Effects of High Hemoglobin in Pregnancy

High levels of hemoglobin can cause:

  • Stillbirth
  • Low birth weight (LBW): The risk is dramatically higher in mothers who struggle with increased hemoglobin.
  • Baby being small for gestational age (SAG): If a mother happens to have higher hemoglobin levels in the first and second trimesters, her fetus could end up being small for gestational age (SGA).
  • Preeclampsia: This conditiom usually occurs when a woman's hemoglobin is above 14 g/dL in her second trimester.
  • Increased thickness of blood vessels: It will restricts the blood flow and thus limits the amount of blood that gets to the placenta.
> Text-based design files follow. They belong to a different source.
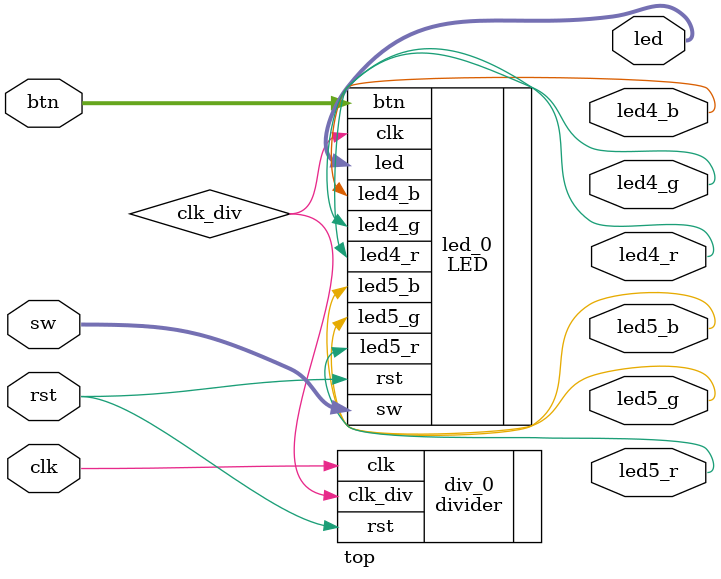
<source format=v>
module top(
    input   clk   ,
    input   rst   ,
    input   [1:0] sw  ,
    input   [2:0] btn ,
    output  led4_b ,
    output  led4_g ,
    output  led4_r ,
    output  led5_b ,
    output  led5_g ,
    output  led5_r ,
    output  [3:0] led
    );
    
    wire    clk_div ;
    
    LED led_0(
    .clk    (clk_div),
    .rst    (rst),
    .sw     (sw),
    .btn    (btn),
    .led4_b (led4_b),
    .led4_g (led4_g),
    .led4_r (led4_r),
    .led5_b (led5_b),
    .led5_g (led5_g),
    .led5_r (led5_r),
    .led    (led)
    );
    
    divider div_0(
    .clk    (clk),
    .rst    (rst),
    .clk_div    (clk_div)
    );
    
endmodule

</source>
How Can High Hemoglobin Levels Be Treated During Pregnancy?

Based on the fact that high levels of hemoglobin can be indicators of many underlying health problems, only a professional can determine the cause and recommend the proper treatment.

Keep in mind that a human body is able to adapt to changes, such as being pregnant, but it still needs a bit of aid. Paying special attention to your diet during gestation can help the body adapt to pregnancy more smoothly.